What are Externalities?

Definition: Externalities are the positive or negative economic impact of consuming or producing a good on a third party who isn’t connected to the good, service, or transaction. In other words, they are unforeseen consequences to economic activities.

What Does Externalities Mean?

What is the definition of externalities? Generally, the social benefit should be greater than the private benefit so that society protects its members and is productive. When the production or the consumption of a good or a service proves beneficial to a third party, then it is a positive externality.

Conversely, when the production or the consumption of a good or a service is detrimental to a third party, then it is a negative externality. For example, a farmer that cultivates oranges is a positive externality because he provides society with healthy products. Conversely, someone who is smoking in a closed area is a negative externality because he may cause cancer to other people.

Let’s look at an example.

Example

Contemporary society suffers from crime, drug use, and vandalism. These are examples of negative externalities as they harm the public good. However, by building new homes to foster the homeless people, these social problems may be anticipated to a certain extent. Therefore, if the social benefit is greater than the private benefit, the outcome for the society is positive.

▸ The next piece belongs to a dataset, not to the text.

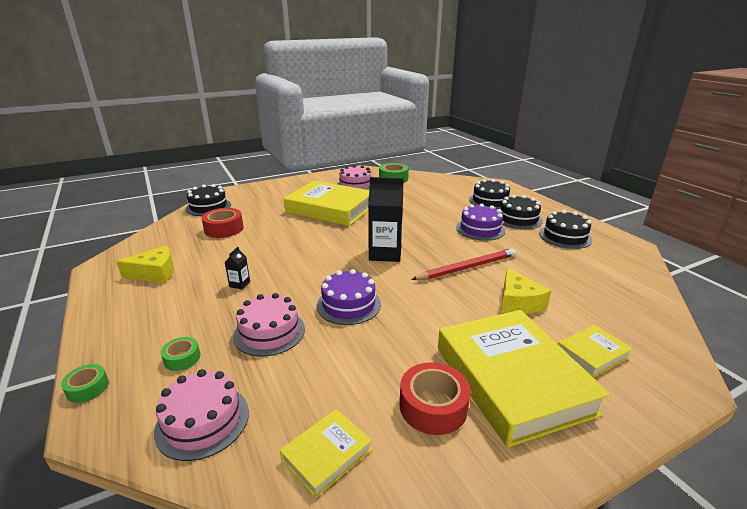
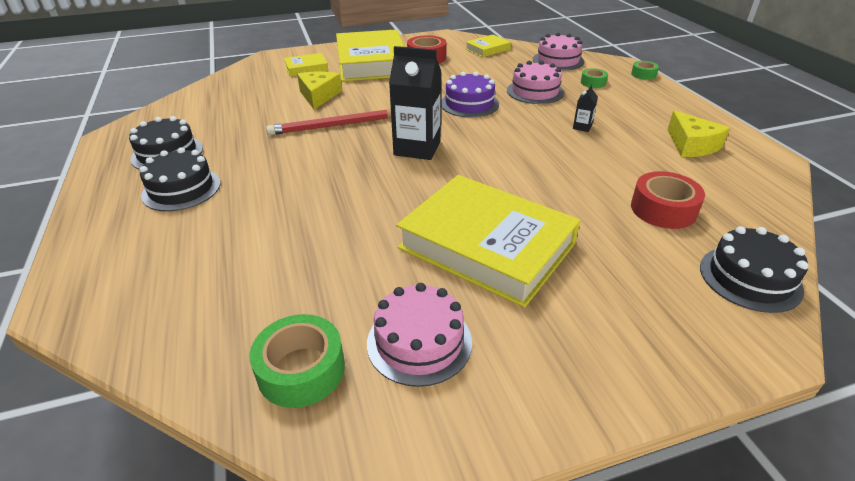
camera: 170 degrees left, 10 degrees up
yellow cheese [116,246,174,283] -> yellow cheese turned 105 degrees counterclockwise [667,110,730,157]
purple cake [456,204,505,241] -> none
black cake [469,179,510,209] -> none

Furthermore, modern buildings have improved insulation, thereby lowering the cost of heating. Also, new buildings are following the contemporary environmental standards that require the building to be clean, without damp, and with a high level of sanitation. Therefore, as the social benefit is greater than the private benefit, the outcome for the society is positive.

So, if building new houses can create positive externalities, the social benefit contributes to social efficiency. In the cases that social efficiency is at stake, the government may intervene to encourage the creation of positive externalities through the production or consumption of certain goods or services. A typical example is the government intervention in the UK for the clearing of slums and their replacement with affordable homes in 2010.

Summary Definition

Define Externalities: Externality means the actions of a group of people having a positive or a negative impact on a third party.